This does not mean that one should never take action against aggression or injustice! Instead, one should try to develop an inner calmness and insight to deal with these situations in an appropriate way. We all know that anger and aggression give rise to anger and aggression. One could say that there are three ways to get rid of anger: kill the opponent, kill yourself or kill the anger - which one makes most sense to you?"
Buddhism doesn't have rules in the Western sense. Rather it has teachings that show people how to live a life that will, eventually, lead one to perfection that releases one from the cycle of rebirth, and to nirvana.

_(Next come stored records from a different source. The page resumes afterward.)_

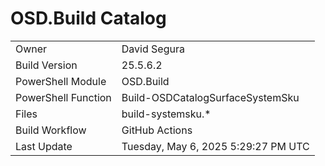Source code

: ﻿# OSD.Build Catalog

| | |
|-|-|
| Owner | David Segura |
| Build Version | 25.5.6.2 |
| PowerShell Module | OSD.Build |
| PowerShell Function | Build-OSDCatalogSurfaceSystemSku |
| Files | build-systemsku.* |
| Build Workflow | GitHub Actions |
| Last Update | Tuesday, May 6, 2025 5:29:27 PM UTC |
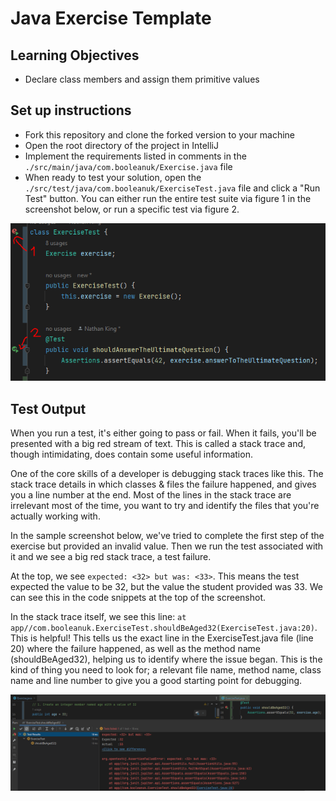 # Java Exercise Template

## Learning Objectives
- Declare class members and assign them primitive values

## Set up instructions
- Fork this repository and clone the forked version to your machine
- Open the root directory of the project in IntelliJ
- Implement the requirements listed in comments in the `./src/main/java/com.booleanuk/Exercise.java` file
- When ready to test your solution, open the `./src/test/java/com.booleanuk/ExerciseTest.java` file and click a "Run Test" button. You can either run the entire test suite via figure 1 in the screenshot below, or run a specific test via figure 2.

![](./assets/run-a-test.PNG)

## Test Output

When you run a test, it's either going to pass or fail. When it fails, you'll be presented with a big red stream of text. This is called a stack trace and, though intimidating, does contain some useful information.

One of the core skills of a developer is debugging stack traces like this. The stack trace details in which classes & files the failure happened, and gives you a line number at the end. Most of the lines in the stack trace are irrelevant most of the time, you want to try and identify the files that you're actually working with.

In the sample screenshot below, we've tried to complete the first step of the exercise but provided an invalid value. Then we run the test associated with it and we see a big red stack trace, a test failure.

At the top, we see `expected: <32> but was: <33>`. This means the test expected the value to be 32, but the value the student provided was 33. We can see this in the code snippets at the top of the screenshot.

In the stack trace itself, we see this line: `at app//com.booleanuk.ExerciseTest.shouldBeAged32(ExerciseTest.java:20)`. This is helpful! This tells us the exact line in the ExerciseTest.java file (line 20) where the failure happened, as well as the method name (shouldBeAged32), helping us to identify where the issue began. This is the kind of thing you need to look for; a relevant file name, method name, class name and line number to give you a good starting point for debugging.

![](./assets/test-failure.PNG)
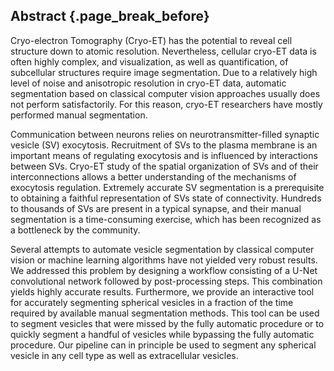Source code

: ## Abstract {.page_break_before}

Cryo-electron Tomography (Cryo-ET) has the potential to reveal cell structure down to atomic resolution.
Nevertheless, cellular cryo-ET data is often highly complex, and visualization, as well as quantification, of subcellular structures require image segmentation.
Due to a relatively high level of noise and anisotropic resolution in cryo-ET data, automatic segmentation based on classical computer vision approaches usually does not perform satisfactorily.
For this reason, cryo-ET researchers have mostly performed manual segmentation.

Communication between neurons relies on neurotransmitter-filled synaptic vesicle (SV) exocytosis.
Recruitment of SVs to the plasma membrane is an important means of regulating exocytosis and is influenced by interactions between SVs.
Cryo-ET study of the spatial organization of SVs and of their interconnections allows a better understanding of the mechanisms of exocytosis regulation.
Extremely accurate SV segmentation is a prerequisite to obtaining a faithful representation of SVs state of connectivity.
Hundreds to thousands of SVs are present in a typical synapse, and their manual segmentation is a time-consuming exercise, which has been recognized as a bottleneck by the community.

Several attempts to automate vesicle segmentation by classical computer vision or machine learning algorithms have not yielded very robust results.
We addressed this problem by designing a workflow consisting of a U-Net convolutional network followed by post-processing steps.
This combination yields highly accurate results.
Furthermore, we provide an interactive tool for accurately segmenting spherical vesicles in a fraction of the time required by available manual segmentation methods.
This tool can be used to segment vesicles that were missed by the fully automatic procedure or to quickly segment a handful of vesicles while bypassing the fully automatic procedure.
Our pipeline can in principle be used to segment any spherical vesicle in any cell type as well as extracellular vesicles.
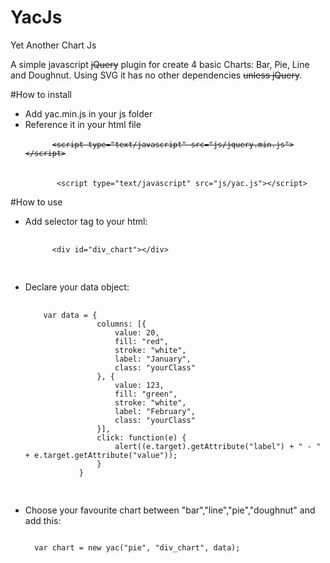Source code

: # YacJs
Yet Another Chart Js<br>

A simple javascript <del>jQuery</del> plugin for create 4 basic Charts: Bar, Pie, Line and Doughnut. 
Using SVG it has no other dependencies <del>unless jQuery</del>. 

#How to install
<ul>
<li>Add yac.min.js in your js folder</li>
<li>Reference it in your html file<br>
<code>
      <del>&lt;script type="text/javascript" src="js/jquery.min.js"&gt;&lt;/script&gt;</del>
</code><br>
<code>
       &lt;script type="text/javascript" src="js/yac.js"&gt;&lt;/script&gt;
</code>
</li>
</ul>
#How to use
<ul>
<li>Add selector tag to your html:<br/>
  <pre>
    <code>
      &lt;div id="div_chart"&gt;&lt;/div&gt;
    </code>
  </pre>
</li>
<li>Declare your data object:<br>
  <pre>
    <code>
    var data = {
                columns: [{
                    value: 20,
                    fill: "red",
                    stroke: "white",
                    label: "January",
                    class: "yourClass"
                }, {
                    value: 123,
                    fill: "green",
                    stroke: "white",
                    label: "February",
                    class: "yourClass"
                }],
                click: function(e) {
                    alert((e.target).getAttribute("label") + " - " + e.target.getAttribute("value"));
                }
            }
    </code>
  </pre>
</li>
<li>
Choose your favourite chart between "bar","line","pie","doughnut" and add this:<br>
<pre><code>
  var chart = new yac("pie", "div_chart", data);
</code></pre>
</li>
</ul>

It is up to the individual to adopt those teachings or not, because it is the individual's life that is affected.

In Aaron's case, the anger was multiplied by broadcasting it over the airwaves. I just was expressing my disappointment that this alternative radio station, in essence, wasn't so alternative. As the quote above says, "anger and aggression give rise to anger and aggression."
He's just doing what his opponents do with a different spin. But he continues the cycle.

Rev. Koun Franz of the Anchorage Zen Community
impressed me at the discussion after the reading of the War Prayer.

The comment that was most enlightening to me was from Rev Koun Franz in response to what a good Buddhist would do if he saw someone violently assaulting another. It would be ok to intervene, he said, if you did it for the right reason, which would be to help both people. If you intervened from moral superiority to punish the aggressor you would cause a short term benefit, but you would be perpetuating what the aggressor was doing. This helps me understand a story I heard the other day about a survivor of the Mi Lai massacre during the Vietnam war. Asked today what she thought about Americans coming to Mi Lai today, she said she was glad they came. What if it was one of the people who killed her family? That would be even better, because then I could forgive them.


Of course, it isn't this simple. We also get this advice

The late Tibetan teacher Chogyam Tryungpa Rinpoche often taught that five kleshas (in the Tibetan tradition, they are greed, hatred, delusion, pride, and jealousy) are in essence five wisdoms. The wisdom side of anger, for example, is discriminating awareness.

How can this be? Anger makes us sharp and quick to criticize, but anger also helps us see what's wrong. Our feelings and emotions are actually serving like intelligence agents, bringing in news from the field of our experience. We should not dismiss, ignore, or repress them.